Had I known how to save a life.
Okay, I don’t really know how to start this post.
My blockmate Joyce, 18, died in a car accident. I only knew about it after one of our fellow blockmates passed the text message last Friday, days after the burial, I was told. I asked her first if this is true–though I know it would be preposterously harsh for someone to joke about somebody’s death, but just to assure that the sad news is true–that Joyce had died. Maybe it was hesitance for my part, or denial, for she was stunningly beautiful, and admittingly one of my crushes in the block. Maybe I tried to insist that she was the wrong person, that it was a mistaken identity, that the accident wouldn’t happen to her! But the burial had ended days before. Joyce had died.
The burial was held somewhere in Mindoro, Joyce’s home province.

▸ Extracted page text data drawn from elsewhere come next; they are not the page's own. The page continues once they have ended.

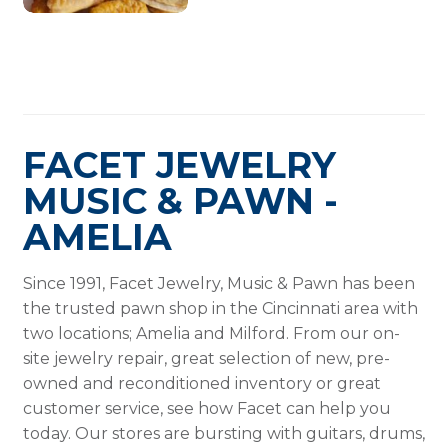
FACET JEWELRY
MUSIC & PAWN -
AMELIA
Since 1991, Facet Jewelry, Music & Pawn has been
the trusted pawn shop in the Cincinnati area with
two locations; Amelia and Milford. From our on-
site jewelry repair, great selection of new, pre-
owned and reconditioned inventory or great
customer service, see how Facet can help you
today. Our stores are bursting with guitars, drums,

When the message had gradually sank in, my eyes started to well with tears - shallow tears, but remorseful ones. Why Joyce, for chrissake, would die in a car accident? I have no details of whether Joyce was drunk-driving or not; she knows how to drive, yes, but she isn’t the type who would drink and drive. She is a friend who somewhat knows her limits, or probably I’m saying this again to insist that she’s someone good. People always say good things to a dead person–they always remember the flawless, the almost-perfect, the things worth mentioning.

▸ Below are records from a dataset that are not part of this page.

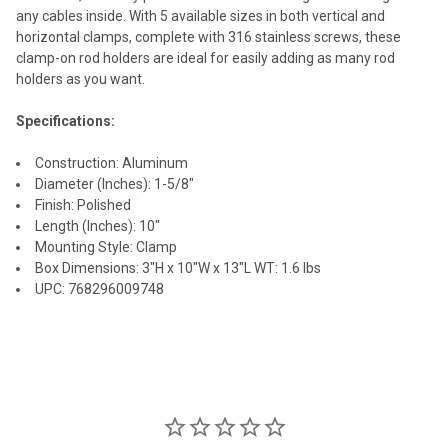
any cables inside. With 5 available sizes in both vertical and
horizontal clamps, complete with 316 stainless screws, these
clamp-on rod holders are ideal for easily adding as many rod
holders as you want.
Specifications:
Construction: Aluminum
Diameter (Inches): 1-5/8"
Finish: Polished
Length (Inches): 10"
Mounting Style: Clamp
Box Dimensions: 3"H x 10"W x 13"L WT: 1.6 lbs
UPC: 768296009748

But Joyce, of all people, wouldn’t do that.
The information was still incomplete. She shifted to Diliman to take Business Administration, and since then, we didn’t have any connection whatsoever. The last time I saw her was during her birthday celebration, around September of last year. I was at Iziz Bar with her close friend (also our blockmate) and their guy friend from their Botany class. The three of them were drinking so I decided to join and drink too. I treated her a Tequila Sunrise, if I’m not mistaken, and I bought myself a Black Russian.